Neural Machine Translation Engine – Confidential Documents with Domain Focus
Many document translations in the business and legal contexts require a high degree of confidentiality and accuracy. Despite the breakthrough and advancement in neural machine translation, public translation services like Google Translate and Microsoft Translator, however, cannot be used if the document being translated is not supposed to be accessed by other parties. Moverover, most public translation services are designed for translating general documents and do not meet the accuracy requirement for business and legal purposes. In this project, we propose to develop an indigenous neural machine translation engine that can be owned by individual organisations in order to keep the documents to be translated fully confidential.

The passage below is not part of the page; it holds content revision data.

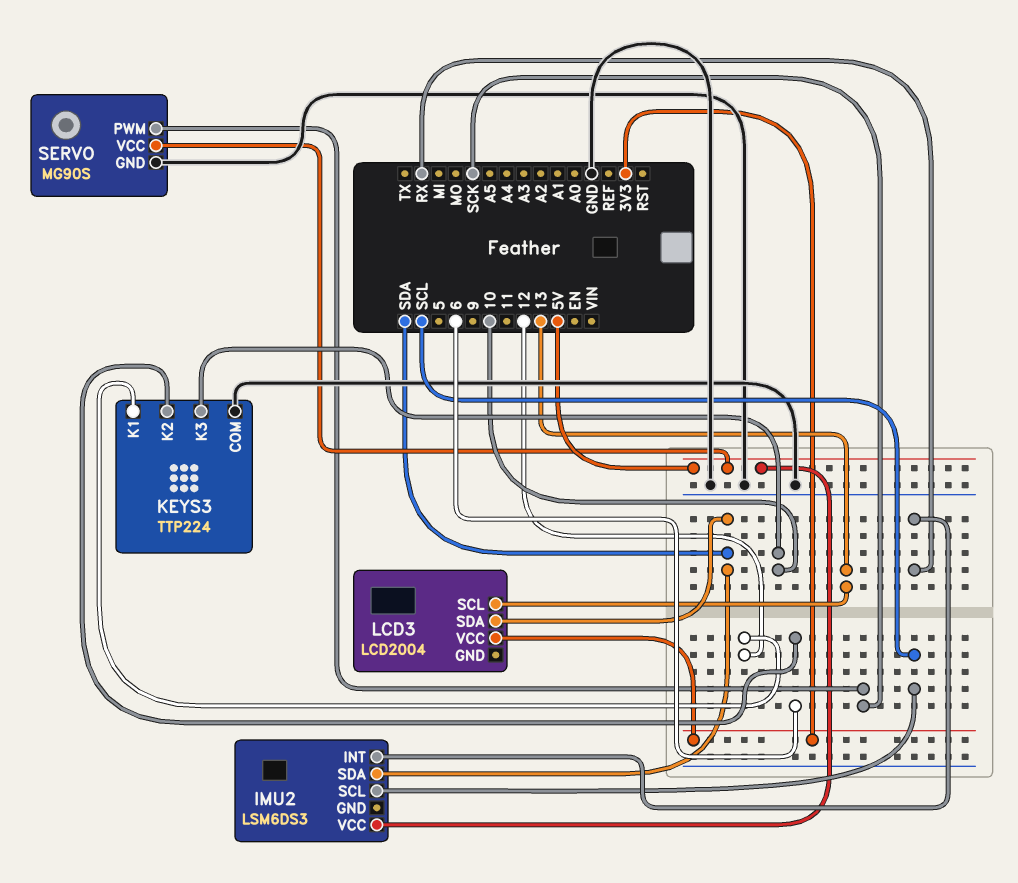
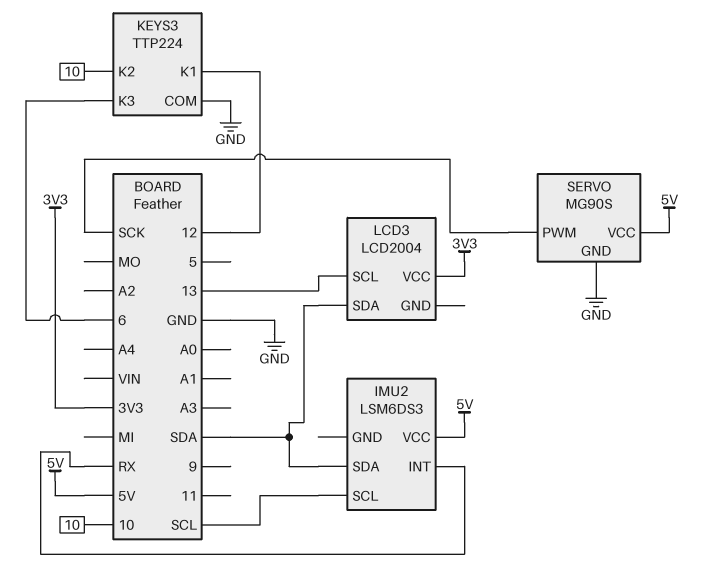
KEYS3 pin K2: 6 -> 10
KEYS3 pin K3: 10 -> 6

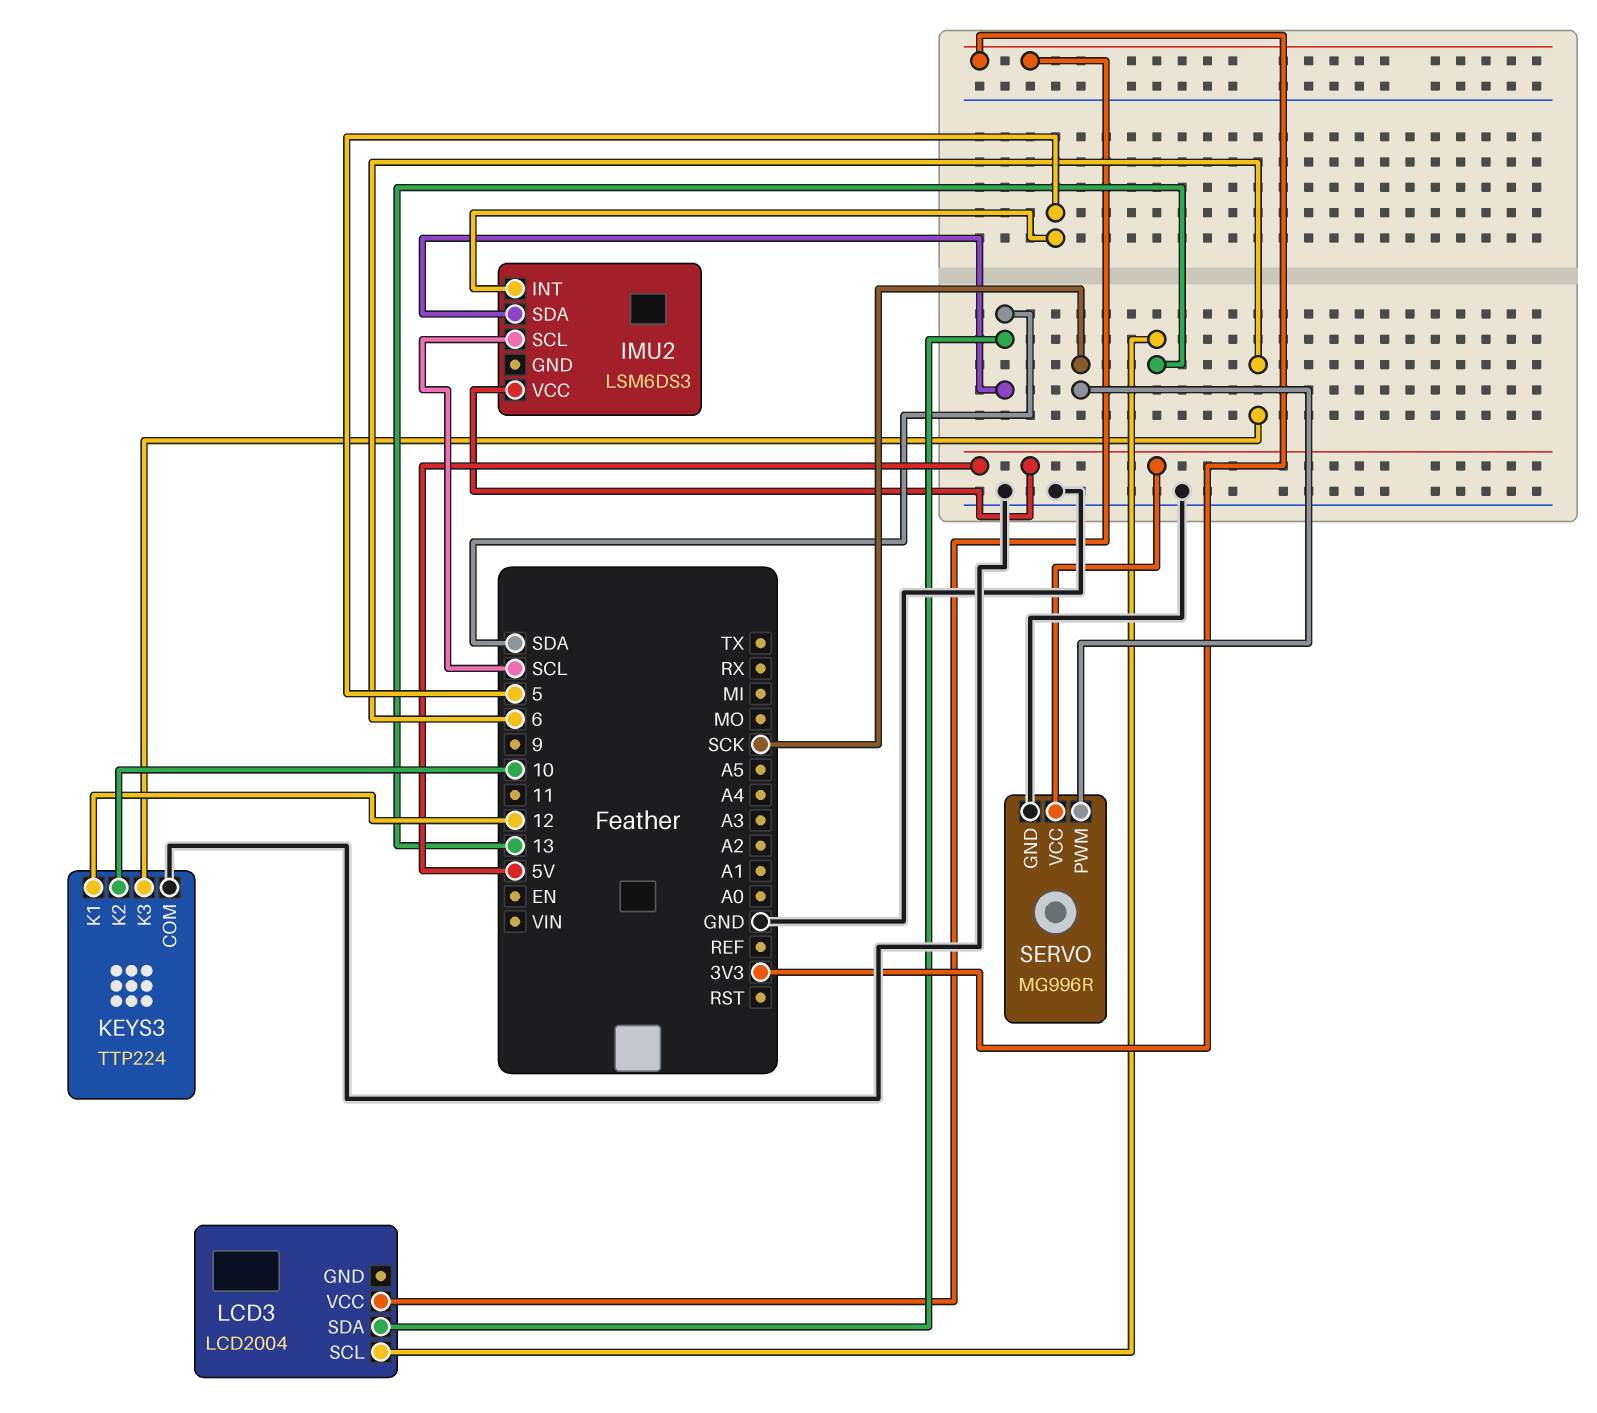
IMU2 pin INT: RX -> 5
SERVO: MG90S -> MG996R

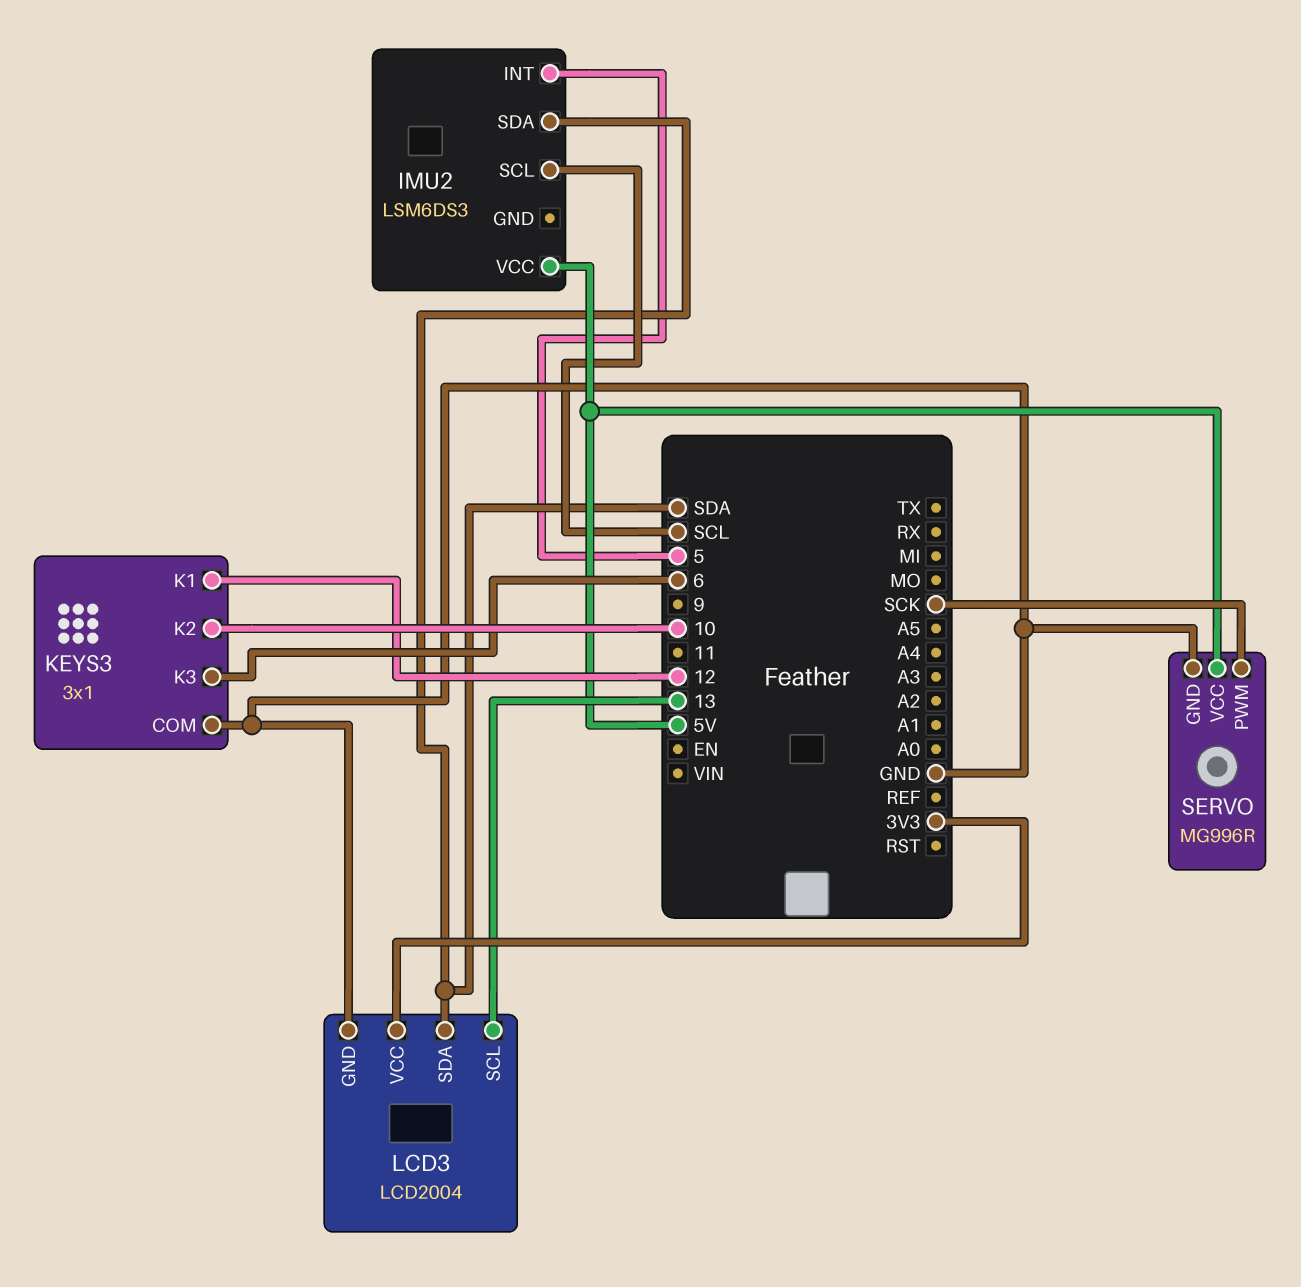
KEYS3: TTP224 -> 3x1
LCD3 pin GND: none -> GND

The engine also addresses the usual problems of domain-focused translation so as to improve the accuracy of the translation.
Our research and development will focus on: (1) the construction of a Machine Learning Development Environment including a GPU farm and storage system, and providing services and tools for machine learning development cycle; (2) the development of tools to automatically classify data (text) into different domains to enrich the context of the training data; (3) the development of tools to extract and pair up sentences in parallel text corpus to enhance the training effectiveness; (4) exploring different kinds of Transformer architectures by utilising their domain adaption abilities to handle domain-focused translation, as well as (5) the building of a translation engine based on the architecture, which can improve the in-domain translation.
|